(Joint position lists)
*-*-*
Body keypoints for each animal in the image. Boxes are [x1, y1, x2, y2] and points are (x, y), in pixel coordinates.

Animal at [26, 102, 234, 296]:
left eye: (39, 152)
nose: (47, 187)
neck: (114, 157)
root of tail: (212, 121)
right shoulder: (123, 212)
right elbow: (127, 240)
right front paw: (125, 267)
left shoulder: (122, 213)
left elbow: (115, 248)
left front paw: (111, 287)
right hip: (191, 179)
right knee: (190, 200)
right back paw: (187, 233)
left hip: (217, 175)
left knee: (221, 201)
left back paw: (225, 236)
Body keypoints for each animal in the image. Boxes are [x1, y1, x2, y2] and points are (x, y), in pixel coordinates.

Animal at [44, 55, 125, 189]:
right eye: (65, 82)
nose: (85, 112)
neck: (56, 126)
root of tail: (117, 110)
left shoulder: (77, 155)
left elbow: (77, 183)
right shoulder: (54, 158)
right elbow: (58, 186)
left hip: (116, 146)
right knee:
*-*-*
_Goal of the exercise_: All of the records above should be transcribed exactly.

_Reply_:
Body keypoints for each animal in the image. Boxes are [x1, y1, x2, y2] and points are (x, y), in pixel coordinates.

Animal at [26, 102, 234, 296]:
left eye: (39, 152)
nose: (47, 187)
neck: (114, 157)
root of tail: (212, 121)
right shoulder: (123, 212)
right elbow: (127, 240)
right front paw: (125, 267)
left shoulder: (122, 213)
left elbow: (115, 248)
left front paw: (111, 287)
right hip: (191, 179)
right knee: (190, 200)
right back paw: (187, 233)
left hip: (217, 175)
left knee: (221, 201)
left back paw: (225, 236)
Body keypoints for each animal in the image. Boxes are [x1, y1, x2, y2] and points are (x, y), in pixel coordinates.

Animal at [44, 55, 125, 189]:
right eye: (65, 82)
nose: (85, 112)
neck: (56, 126)
root of tail: (117, 110)
left shoulder: (77, 155)
left elbow: (77, 183)
right shoulder: (54, 158)
right elbow: (58, 186)
left hip: (116, 146)
right knee:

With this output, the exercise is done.